OpenAI, backed by Microsoft and valued at $86bn earlier this year, is in a race with Google, Meta, and start-ups like Anthropic, Elon Musk's xAI, and Cohere to enhance its AI capabilities.
ChatGPT now supports multiple languages, including Icelandic, Georgian, and Macedonian. In June, the Welsh government announced a data partnership with OpenAI to improve how AI technologies function in the Welsh language.
However, OpenAI has confessed in a research paper that ChatGPT's performance in Welsh is "much worse than expected performance". The company discovered that most of its training data for translation was "actually English audio" that had been mislabelled by the system.
Cambridgeshire entrepreneur Sarah Coward was taken aback when testing the new voice feature of ChatGPT-4o, launched earlier in the year, as it unexpectedly replied in Welsh.
"I had no idea what language it was because it completely took me by surprise," Coward said. The puzzled entrepreneur quizzed the chatbot about its sudden lingual switch, and ChatGPT reasoned that it believed she would be "more comfortable in that language".
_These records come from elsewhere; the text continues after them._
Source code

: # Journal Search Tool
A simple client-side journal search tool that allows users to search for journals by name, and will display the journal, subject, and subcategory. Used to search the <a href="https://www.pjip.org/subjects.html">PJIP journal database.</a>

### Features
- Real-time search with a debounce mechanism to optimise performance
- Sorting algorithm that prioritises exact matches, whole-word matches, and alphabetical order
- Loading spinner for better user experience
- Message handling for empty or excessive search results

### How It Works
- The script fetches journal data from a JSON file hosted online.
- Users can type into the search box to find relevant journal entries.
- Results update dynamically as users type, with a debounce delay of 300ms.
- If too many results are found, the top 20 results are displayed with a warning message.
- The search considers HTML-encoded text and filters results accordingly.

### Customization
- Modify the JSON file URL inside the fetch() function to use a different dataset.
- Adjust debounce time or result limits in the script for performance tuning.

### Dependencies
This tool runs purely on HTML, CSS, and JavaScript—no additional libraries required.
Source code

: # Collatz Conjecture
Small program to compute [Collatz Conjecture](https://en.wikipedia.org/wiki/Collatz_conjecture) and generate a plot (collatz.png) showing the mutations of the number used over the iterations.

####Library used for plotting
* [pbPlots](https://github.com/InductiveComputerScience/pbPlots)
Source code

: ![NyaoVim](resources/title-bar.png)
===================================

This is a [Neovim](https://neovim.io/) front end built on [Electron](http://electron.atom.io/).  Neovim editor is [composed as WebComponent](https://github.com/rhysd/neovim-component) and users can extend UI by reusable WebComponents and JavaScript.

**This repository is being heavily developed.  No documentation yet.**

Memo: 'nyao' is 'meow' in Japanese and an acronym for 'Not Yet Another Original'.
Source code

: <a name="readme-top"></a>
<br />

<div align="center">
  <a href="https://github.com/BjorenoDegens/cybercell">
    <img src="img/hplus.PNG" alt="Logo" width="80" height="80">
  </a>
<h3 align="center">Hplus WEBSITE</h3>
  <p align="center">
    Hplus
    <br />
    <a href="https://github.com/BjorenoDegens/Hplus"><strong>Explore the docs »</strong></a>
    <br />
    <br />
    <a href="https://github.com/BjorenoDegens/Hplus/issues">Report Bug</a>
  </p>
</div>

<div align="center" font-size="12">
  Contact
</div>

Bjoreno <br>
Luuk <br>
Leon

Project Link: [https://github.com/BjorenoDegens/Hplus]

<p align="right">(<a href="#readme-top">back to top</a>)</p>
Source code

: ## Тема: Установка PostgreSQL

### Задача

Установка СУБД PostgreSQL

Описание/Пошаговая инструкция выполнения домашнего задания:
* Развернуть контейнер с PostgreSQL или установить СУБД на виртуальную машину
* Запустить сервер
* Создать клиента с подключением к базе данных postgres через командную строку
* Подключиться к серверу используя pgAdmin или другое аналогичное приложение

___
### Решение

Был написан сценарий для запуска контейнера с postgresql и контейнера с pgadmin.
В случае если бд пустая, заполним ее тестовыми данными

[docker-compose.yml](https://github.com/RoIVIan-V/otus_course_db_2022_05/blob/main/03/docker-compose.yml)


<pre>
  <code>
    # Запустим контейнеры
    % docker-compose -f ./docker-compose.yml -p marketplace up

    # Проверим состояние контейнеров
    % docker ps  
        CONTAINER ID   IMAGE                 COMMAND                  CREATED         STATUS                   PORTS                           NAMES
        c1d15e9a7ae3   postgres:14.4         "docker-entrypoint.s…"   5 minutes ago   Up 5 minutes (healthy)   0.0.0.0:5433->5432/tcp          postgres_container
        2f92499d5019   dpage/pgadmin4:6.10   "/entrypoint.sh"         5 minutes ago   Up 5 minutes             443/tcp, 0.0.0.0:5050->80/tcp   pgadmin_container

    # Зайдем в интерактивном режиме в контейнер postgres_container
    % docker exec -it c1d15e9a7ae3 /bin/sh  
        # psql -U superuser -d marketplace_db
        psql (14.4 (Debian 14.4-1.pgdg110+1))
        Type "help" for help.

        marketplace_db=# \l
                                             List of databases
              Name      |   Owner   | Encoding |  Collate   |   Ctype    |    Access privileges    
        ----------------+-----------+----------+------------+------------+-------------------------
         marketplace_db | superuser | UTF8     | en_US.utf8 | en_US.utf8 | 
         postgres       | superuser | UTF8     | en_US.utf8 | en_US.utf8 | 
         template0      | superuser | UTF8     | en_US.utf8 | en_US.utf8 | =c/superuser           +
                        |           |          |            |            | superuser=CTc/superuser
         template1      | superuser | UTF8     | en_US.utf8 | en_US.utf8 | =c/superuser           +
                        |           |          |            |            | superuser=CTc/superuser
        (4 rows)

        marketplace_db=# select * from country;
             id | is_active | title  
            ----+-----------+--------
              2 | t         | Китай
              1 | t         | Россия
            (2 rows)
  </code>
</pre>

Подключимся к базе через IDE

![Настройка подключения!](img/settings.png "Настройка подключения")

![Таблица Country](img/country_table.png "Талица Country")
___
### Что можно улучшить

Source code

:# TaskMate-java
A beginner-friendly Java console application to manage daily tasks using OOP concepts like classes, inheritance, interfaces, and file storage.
OpenAI, facing the issue head-on, explained that the quirk lies in ChatGPTs voice transcription system named Whisper. In conversation with the Financial Times, OpenAI admitted that occasionally the model confuses its responses and transcribes in a different tongue Welsh being the unexpected choice this time.
Users facing this so-called Welsh glitch have been advised to adjust their "Speech" setting from "auto-detect," to English, although OpenAI has stopped short of promising this as a panacea.
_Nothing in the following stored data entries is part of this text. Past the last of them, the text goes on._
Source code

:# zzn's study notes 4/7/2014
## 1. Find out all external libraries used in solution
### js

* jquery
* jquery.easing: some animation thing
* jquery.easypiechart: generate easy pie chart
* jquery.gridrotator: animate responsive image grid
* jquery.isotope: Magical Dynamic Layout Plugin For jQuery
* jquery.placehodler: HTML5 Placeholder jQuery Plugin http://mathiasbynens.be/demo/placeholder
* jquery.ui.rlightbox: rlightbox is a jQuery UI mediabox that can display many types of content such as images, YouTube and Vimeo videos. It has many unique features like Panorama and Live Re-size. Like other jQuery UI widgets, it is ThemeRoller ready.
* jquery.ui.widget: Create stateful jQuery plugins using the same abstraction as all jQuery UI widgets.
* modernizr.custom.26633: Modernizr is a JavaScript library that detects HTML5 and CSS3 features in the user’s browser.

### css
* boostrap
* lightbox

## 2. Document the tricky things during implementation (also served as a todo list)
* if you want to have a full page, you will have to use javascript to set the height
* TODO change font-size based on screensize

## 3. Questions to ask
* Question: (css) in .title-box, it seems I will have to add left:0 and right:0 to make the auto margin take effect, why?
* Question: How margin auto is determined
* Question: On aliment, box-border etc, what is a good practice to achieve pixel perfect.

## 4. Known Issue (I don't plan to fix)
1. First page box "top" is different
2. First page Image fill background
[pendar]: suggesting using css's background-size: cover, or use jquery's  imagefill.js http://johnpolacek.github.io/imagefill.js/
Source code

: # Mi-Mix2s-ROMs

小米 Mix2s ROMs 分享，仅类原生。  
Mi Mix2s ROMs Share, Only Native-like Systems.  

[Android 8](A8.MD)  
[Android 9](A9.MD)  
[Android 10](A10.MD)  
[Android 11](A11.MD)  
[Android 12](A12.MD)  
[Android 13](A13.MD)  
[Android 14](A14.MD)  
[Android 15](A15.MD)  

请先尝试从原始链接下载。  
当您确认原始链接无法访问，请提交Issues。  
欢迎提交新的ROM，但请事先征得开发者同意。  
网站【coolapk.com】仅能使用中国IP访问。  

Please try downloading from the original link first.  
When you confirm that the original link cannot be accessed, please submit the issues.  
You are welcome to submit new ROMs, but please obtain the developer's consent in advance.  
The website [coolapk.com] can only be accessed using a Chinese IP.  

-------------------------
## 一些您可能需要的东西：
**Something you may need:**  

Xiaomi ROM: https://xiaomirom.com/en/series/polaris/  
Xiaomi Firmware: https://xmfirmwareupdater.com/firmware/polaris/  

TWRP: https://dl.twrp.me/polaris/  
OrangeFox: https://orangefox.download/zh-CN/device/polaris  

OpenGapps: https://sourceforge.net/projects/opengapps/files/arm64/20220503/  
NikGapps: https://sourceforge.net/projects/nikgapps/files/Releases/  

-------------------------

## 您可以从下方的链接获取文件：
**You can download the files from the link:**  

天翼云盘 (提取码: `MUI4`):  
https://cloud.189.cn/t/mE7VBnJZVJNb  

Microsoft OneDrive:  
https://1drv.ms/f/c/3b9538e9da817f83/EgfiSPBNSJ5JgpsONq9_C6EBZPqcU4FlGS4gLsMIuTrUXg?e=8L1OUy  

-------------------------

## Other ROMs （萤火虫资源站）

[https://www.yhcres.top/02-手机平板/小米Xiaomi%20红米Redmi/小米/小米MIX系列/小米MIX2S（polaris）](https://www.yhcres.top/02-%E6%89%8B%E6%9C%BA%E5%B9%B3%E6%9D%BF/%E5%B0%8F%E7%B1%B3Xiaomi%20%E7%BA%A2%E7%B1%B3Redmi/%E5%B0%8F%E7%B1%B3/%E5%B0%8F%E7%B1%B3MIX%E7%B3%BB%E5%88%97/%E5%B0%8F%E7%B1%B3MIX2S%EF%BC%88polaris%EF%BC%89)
"Everybody knows that ChatGPT and some large language model applications create hallucinations or inaccuracies in responses," commented Coward, whose entity, In The Room, crafts conversational AI-based interactions for brands.
"This is a demonstration of, to a certain extent, legitimate concern that companies should have in employing these types of technologies right now in any consumer-facing area," she added. "It could be quite damaging in terms of customer experience and ... trust."
In an OpenAI paper about its own speech recognition system, the company noted: "Welsh is an outlier with much worse than expected performance ... despite supposedly having 9,000 hours of translation data."
Further investigation revealed that "the majority of supposedly Welsh translation data is actually English audio" which had been "misclassified as Welsh by the language identification [AI] system".
When the Financial Times tested the system, ChatGPT misinterpreted an inquiry regarding cities in the UK, US and Asia as being about Wales. "It seems I misunderstood the language of your question and responded in Welsh by mistake," ChatGPT confessed when the error was pointed out. "I'll be more careful in the future."